The issue is to ascertain if the colour of the icing on the cake as specified by Kimiko would be a warranty or a condition for the given contract.
It is noteworthy that any particular term may either be a condition or a warranty. The essential difference between the two would arise on the basis of the underlying utility for the contract.
A term which is so pivotal for the fulfilment of the contract that in the absence of which, the contract may not stand or make sense for either of the parties would be classified as condition. For the breach of a condition, the contract may be terminated as exhibited in the decision of the Poussard v Spiers case. However, a term which is only incidental to the contract and does not form the crux is classified as warranty. For the breach of a warranty, the contract cannot be terminated but damaged can be recovered as exhibited in the decision of the Bettini v Gyecase.

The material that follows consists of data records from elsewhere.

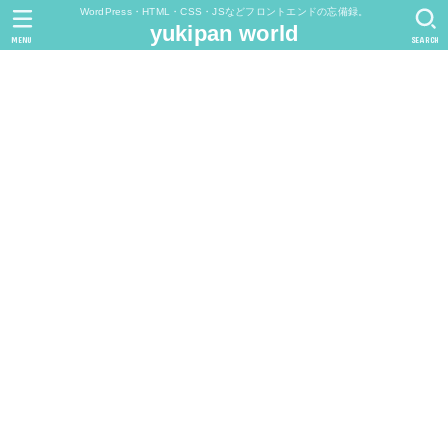
WordPress・HTML・CSS・JSなどフロントエンドの忘備録。
yukipan world
MENU
SEARCH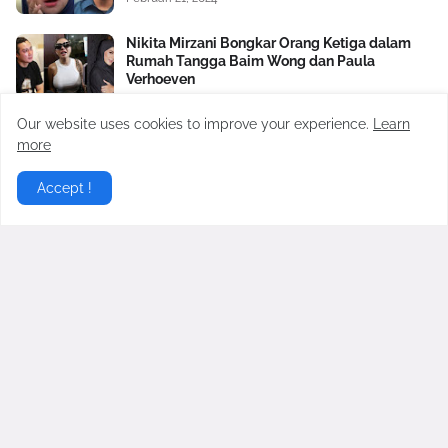
Nikita Mirzani Bongkar Orang Ketiga dalam
Rumah Tangga Baim Wong dan Paula
Verhoeven
Oktober 17, 2024
Our website uses cookies to improve your experience.
Learn
Satu Lagi Aib Nico dan Paula Verhoeven
more
Dibongkar, Berawal Sakit Hati pada Baim
Wong Soal Uang Rp2 M
Accept !
November 04, 2024
Virgoun Resmi Menikah dengan Lindi
Fitriyana, Perut Sang Istri Jadi Sorotan,
Benarkah Sedang Hamil?
Februari 27, 2026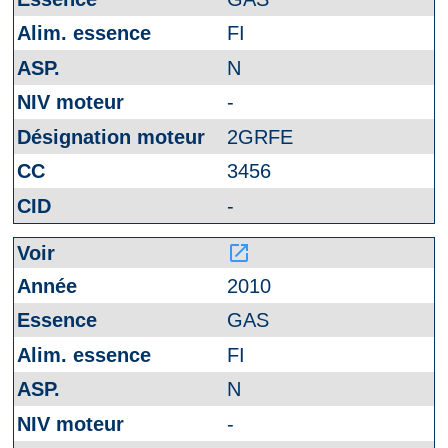
FI
N
-
2GRFE
3456
-
launch
2010
GAS
FI
N
-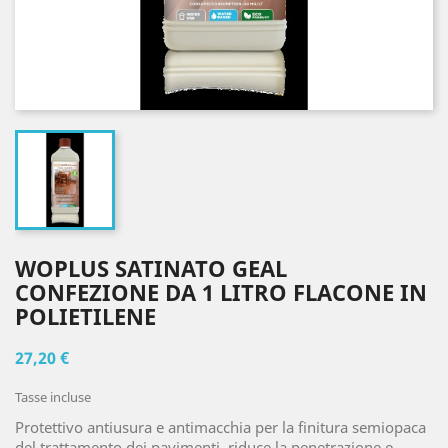
WOPLUS SATINATO GEAL
CONFEZIONE DA 1 LITRO FLACONE IN
POLIETILENE
27,20 €
Tasse incluse
Protettivo antiusura e antimacchia per la finitura semiopaca
del trattamento dei pavimenti, riduce la penetrazione e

The case information suggests that the customer Kimiko had given specific instructions about the colour of the icing on the cake. However, taking all the circumstances into picture, it does not seem the colour in itself is that significant an element that in breach of which the contract would lose utility. Also the seller has complied with the other specifications which were comparatively more important and hence the icing colour would be warranty but not condition.
Conclusion
The icing would be warranty but not condition
The core concern is to analyse the right of the customer Kimiko to hold Mikaela liable for breach of warranty considering the presence of exclusion clause.
As per common law provisions, the breach of warranty would attract damages on the defaulting party directed towards the innocent party. In case of presence of exclusion clause for the breach of warranty, it is essential that the service provider or product seller must bring to the notice of the buyer the existence of any such clause even though the same may be written in the form of a sign which might lie in the direct line of sight of the customer. It is then up to the buyer who may or may not decide to go ahead with the purchase of product or service. However, in the absence of the above efforts on the part of the seller to bring the exclusion clause to the notice of the buyer, the exclusion clause would not be applicable even if the buyer happens to read it by mistake.
In accordance with the relevant information, due to the change in the icing colour there has been a clear breach of warranty. However, while placing the order, no effort was taken by Mikaela to bring to the notice of the customer i.e. Kimiko about the existence of the exclusion clause. In fact, when the order was being finalised, Kimiko did observe the sign and did not probably consider it too important to be any significant relevance. As a result, the exclusion clause would not be valid a Kimiko can recover damages from Mikaela due to warranty being breached.
Conclusion
The exclusion clause would not be valid a Kimiko can recover damages from Mikaela due to warranty being breached.